В каждом городе, шатаясь от слабости, во время стоянок обегал Завихляев военные, партийные и советские учреждения, совал всюду свои документы, убеждал, просил, требовал.
Кое-где выгоняли, кое-где выслушивали.
В иных местах злились, в иных смеялись; и там, где смеялись. Завихляеву удавалось обычно выпрашивать для себя и Евстратыча какие-то пайковые подачки: хлеб, жесткую, дощатую воблу, сахар.

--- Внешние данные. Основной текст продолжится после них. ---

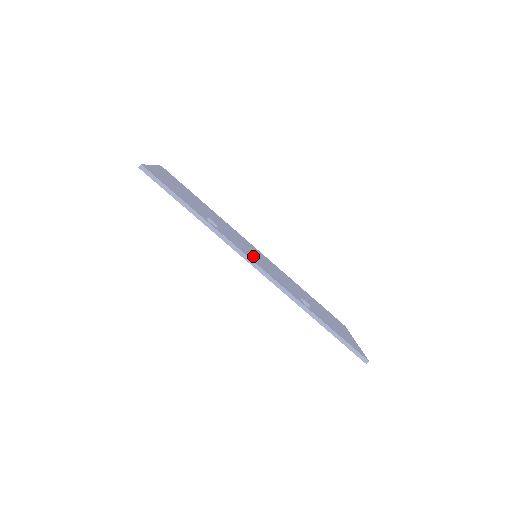
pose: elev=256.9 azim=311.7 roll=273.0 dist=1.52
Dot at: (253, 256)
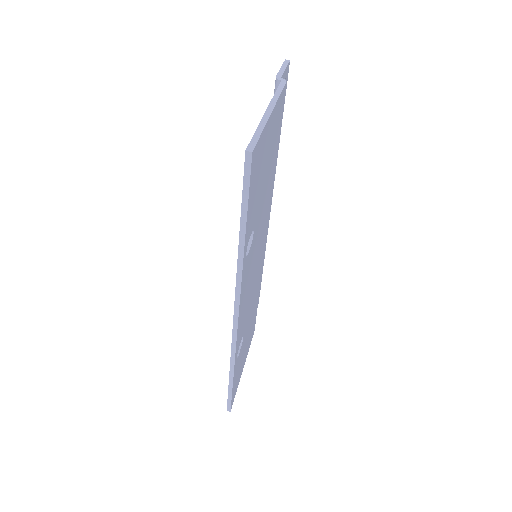
Dot at: (248, 286)
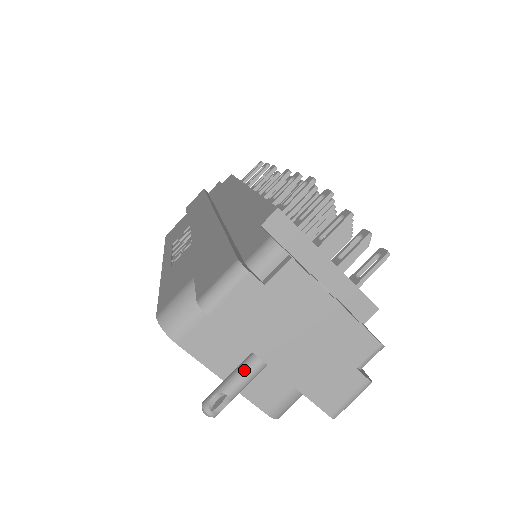
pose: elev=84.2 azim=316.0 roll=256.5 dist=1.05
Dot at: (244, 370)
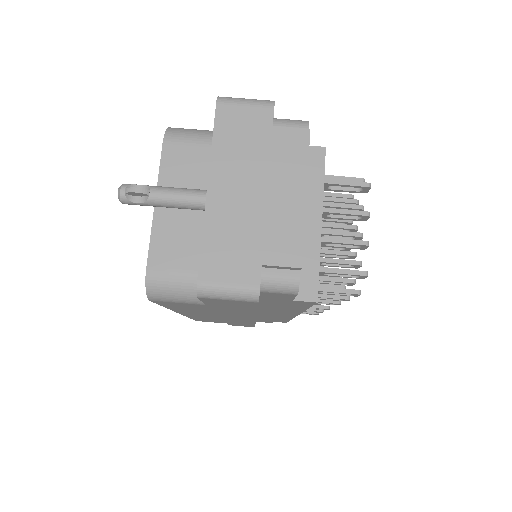
Dot at: (183, 189)
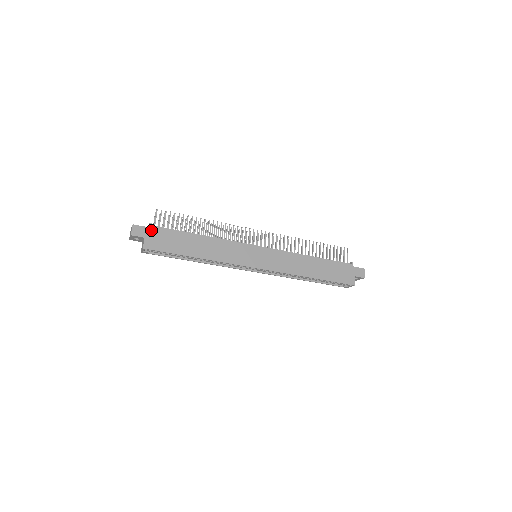
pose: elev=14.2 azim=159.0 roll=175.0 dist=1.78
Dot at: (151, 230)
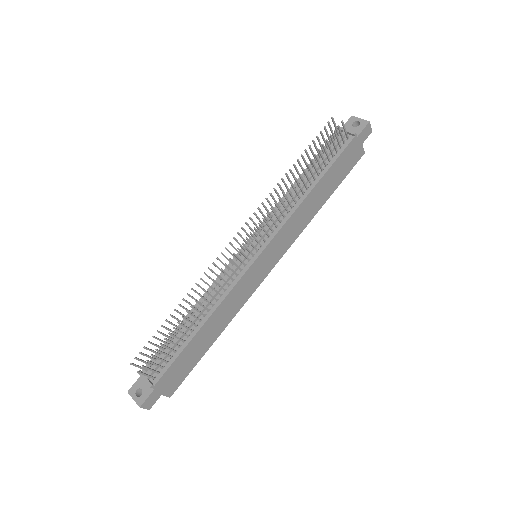
Dot at: (159, 387)
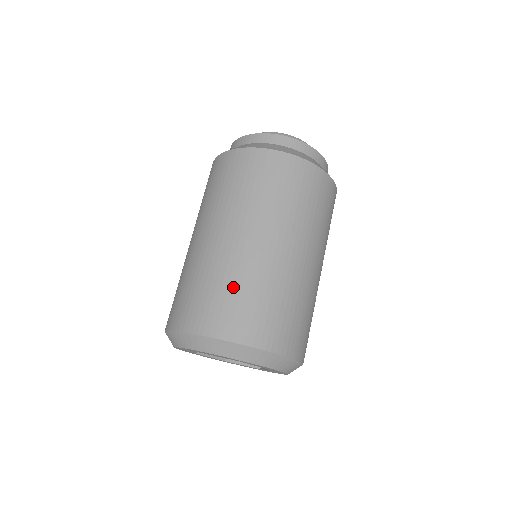
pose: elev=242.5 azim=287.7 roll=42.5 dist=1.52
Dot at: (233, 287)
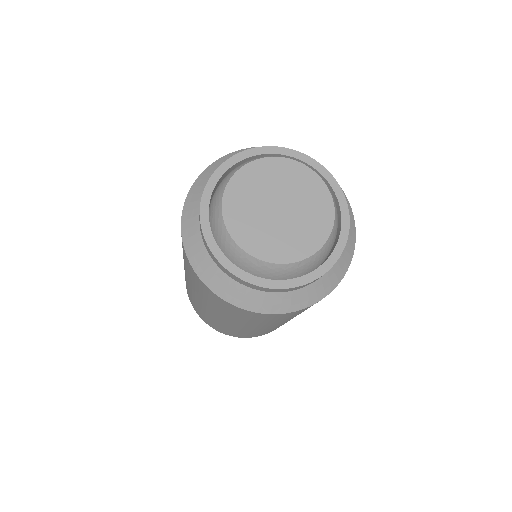
Dot at: occluded
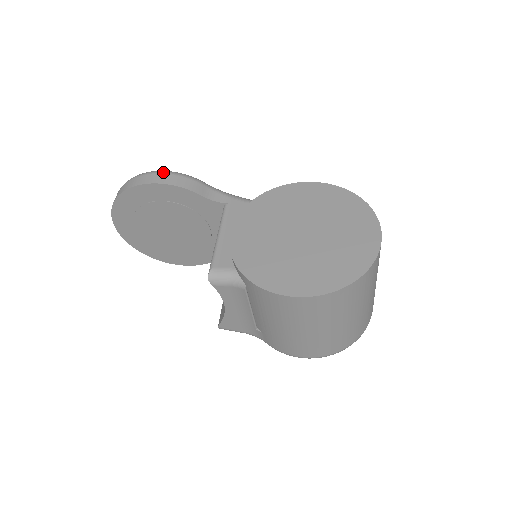
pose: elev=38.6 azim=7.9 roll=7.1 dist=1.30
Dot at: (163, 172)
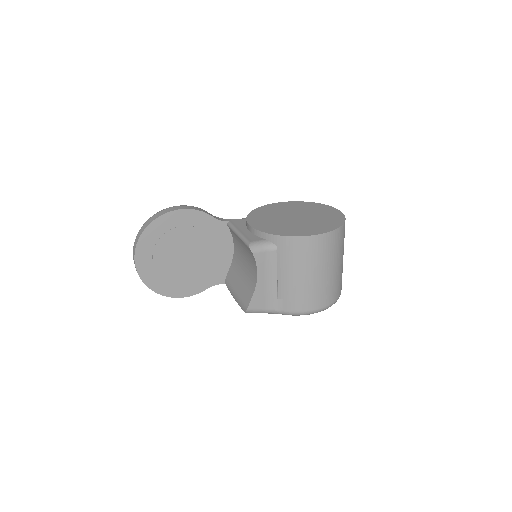
Dot at: (180, 205)
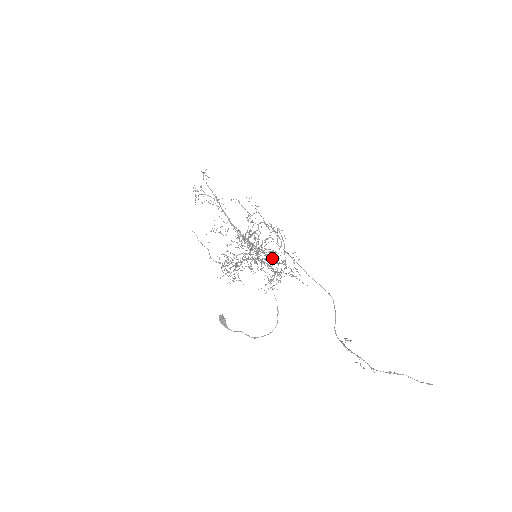
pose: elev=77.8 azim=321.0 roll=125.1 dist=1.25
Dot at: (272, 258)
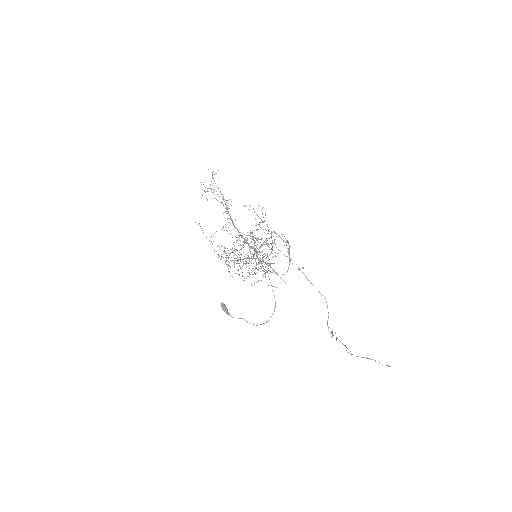
Dot at: occluded
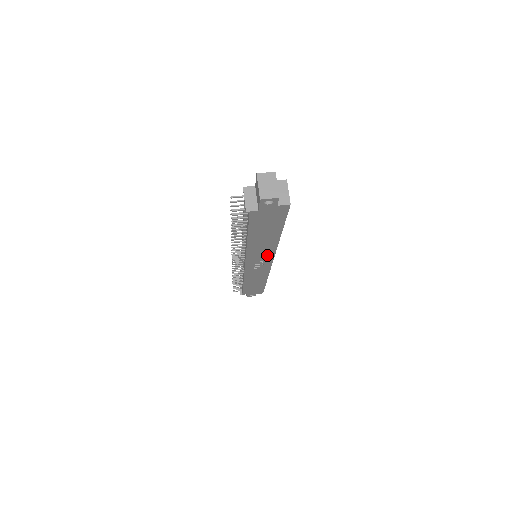
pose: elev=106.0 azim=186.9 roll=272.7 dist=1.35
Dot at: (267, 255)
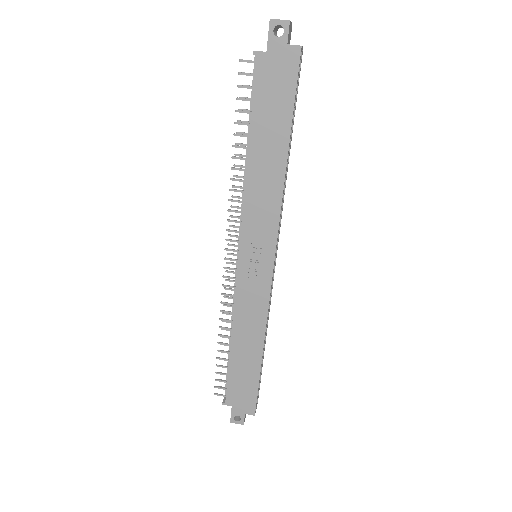
Dot at: (269, 224)
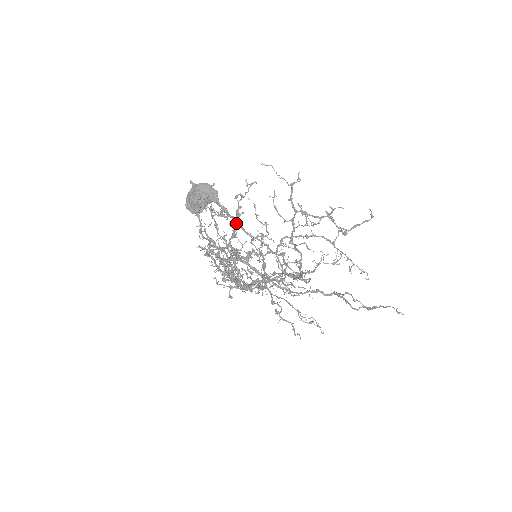
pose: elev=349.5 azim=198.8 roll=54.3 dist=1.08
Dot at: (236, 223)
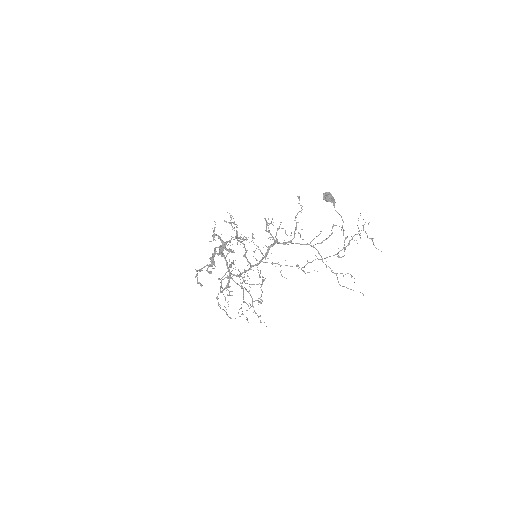
Dot at: occluded
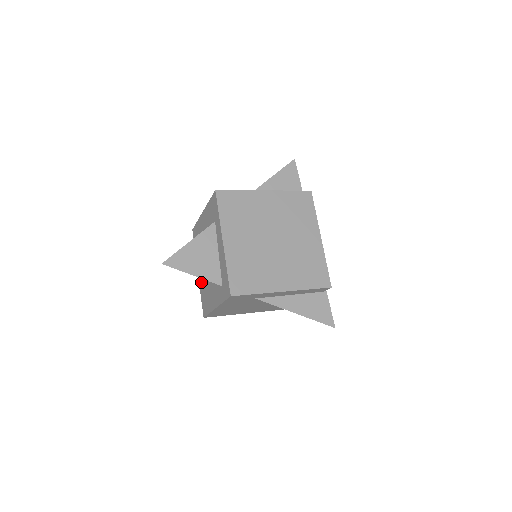
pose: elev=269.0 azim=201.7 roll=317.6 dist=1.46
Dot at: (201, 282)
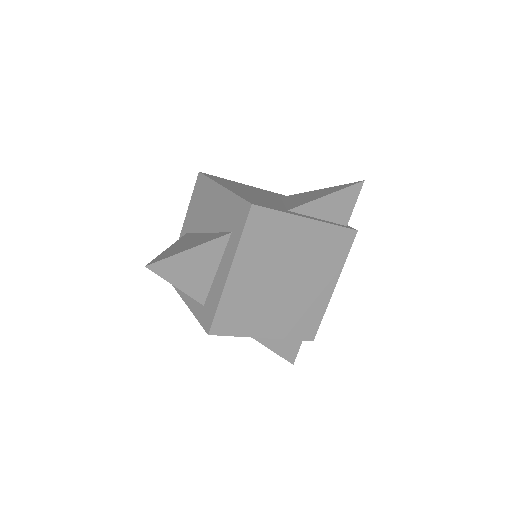
Dot at: occluded
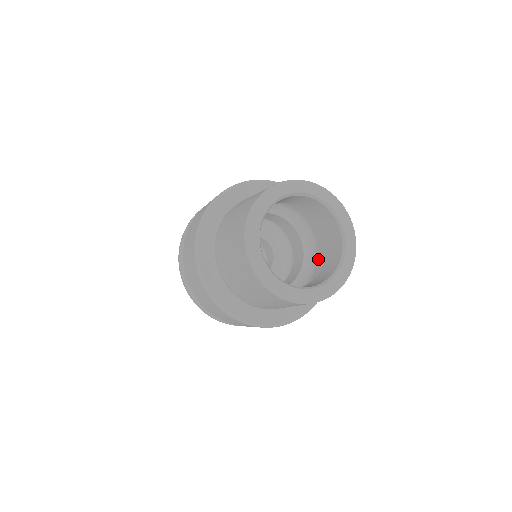
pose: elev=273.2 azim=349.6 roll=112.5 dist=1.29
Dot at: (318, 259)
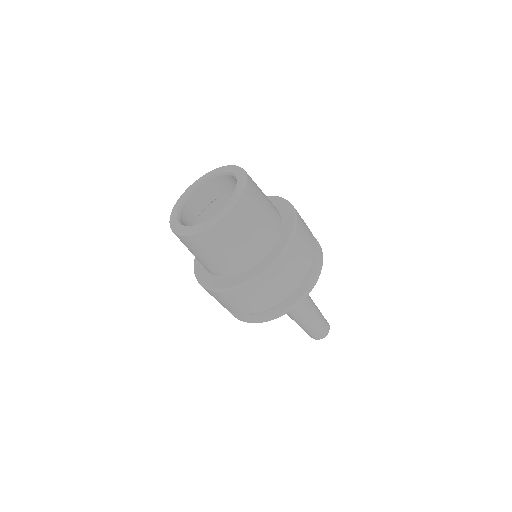
Dot at: occluded
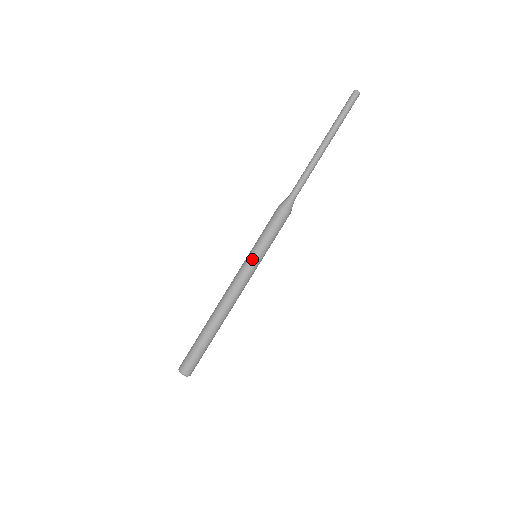
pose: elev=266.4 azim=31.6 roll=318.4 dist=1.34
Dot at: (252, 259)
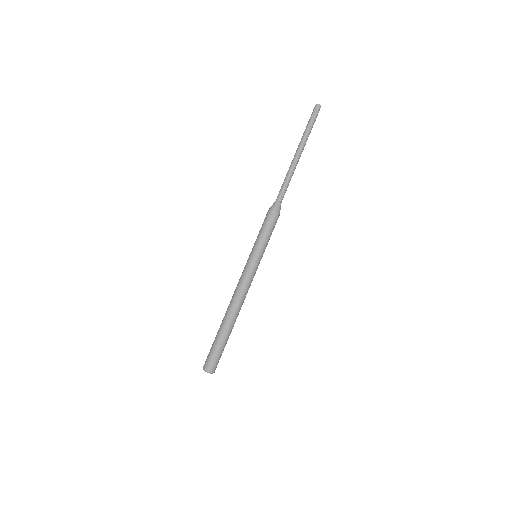
Dot at: (249, 257)
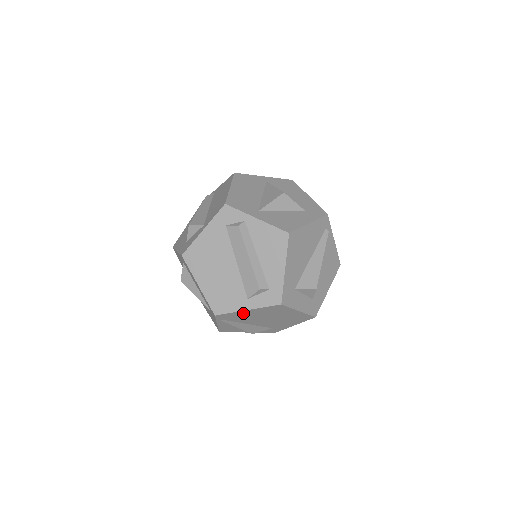
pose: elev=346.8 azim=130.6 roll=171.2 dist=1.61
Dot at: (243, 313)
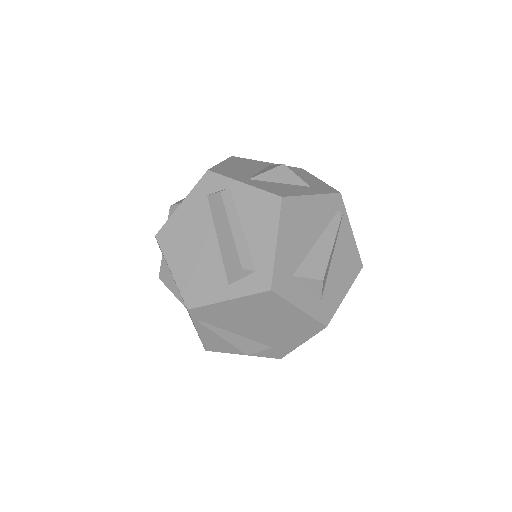
Dot at: (224, 308)
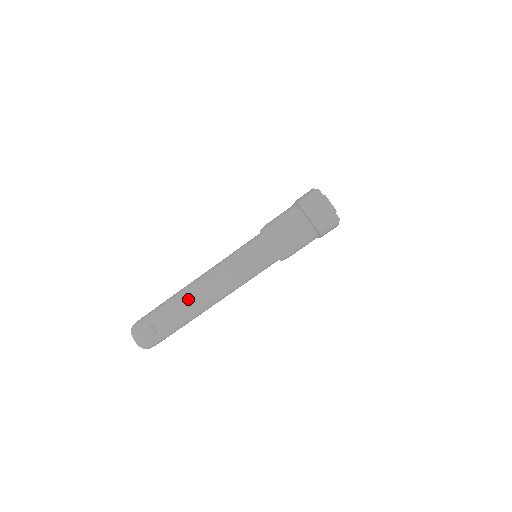
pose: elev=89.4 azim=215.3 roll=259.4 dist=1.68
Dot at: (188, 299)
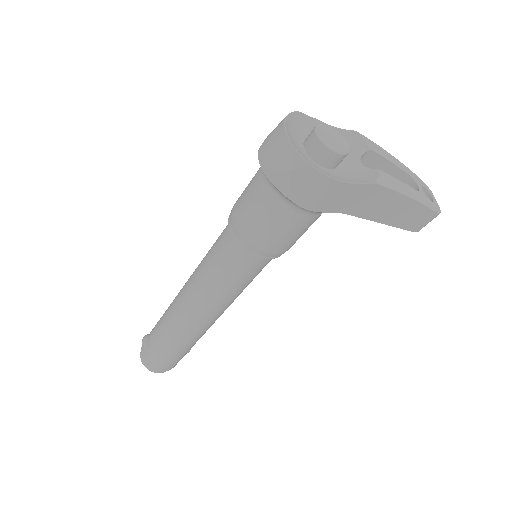
Dot at: (171, 304)
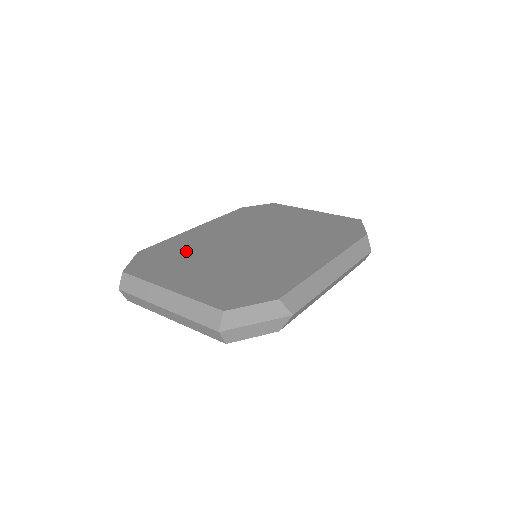
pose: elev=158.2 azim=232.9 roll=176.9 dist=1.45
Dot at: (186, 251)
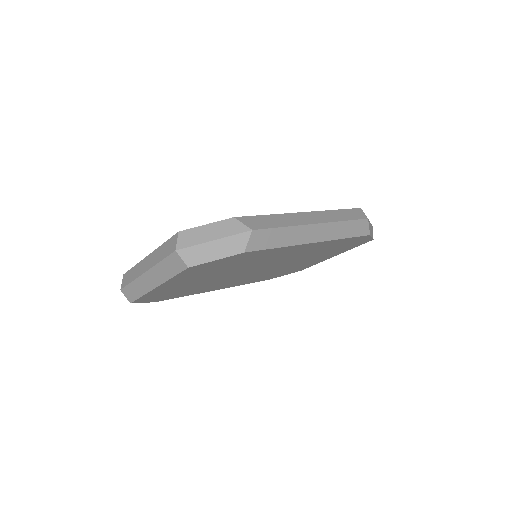
Dot at: occluded
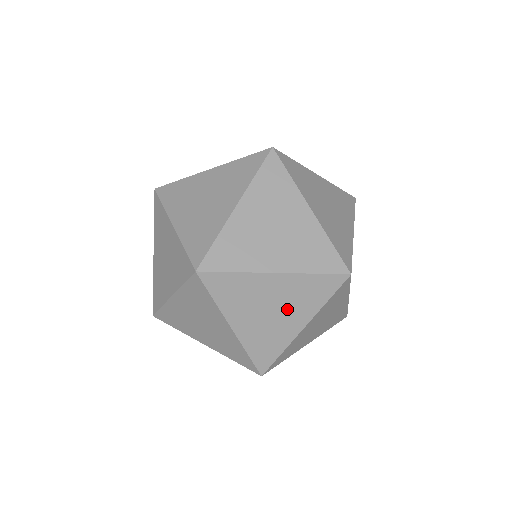
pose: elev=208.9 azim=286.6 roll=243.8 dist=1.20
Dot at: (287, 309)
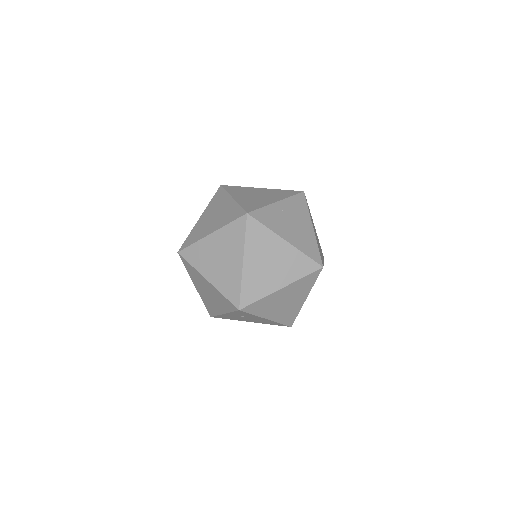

Завихляев давно продал свои сапоги, куртку, шинель, гимнастерку. Ходил в туфлях из телячьей кожи, – шерстью наружу, – которые добыл по дороге в обмен на горсточку пороху, выковырянную из патронов.
Мужик подержал бумажный пакетик с порохом на ладони, с сожалением сказал:
– Не стоит оно туфлей-то!.. Ну, осподь с тобою! Видать, извелся, паря. А нам порох для охоты во как нужон! Волку развелось тьма.
Сверху закутывался Завихляев в рваное байковое одеяло, привязывая его поясом, чтоб не болталось, и на поясе без кобуры болтался черный, как ночь, наган.
За Уралом стало легче. Меньше ругались на станциях и не гоняли, а почти везде внимательно выслушивали, похохатывали и кормили.
В Рязани даже какой-то проезжий большой комиссар заинтересовался, ходил теплушку смотреть, затем свез Завихляева и Ёвстратыча пообедать в железнодорожный райком, называл героями и на прощание дал денег.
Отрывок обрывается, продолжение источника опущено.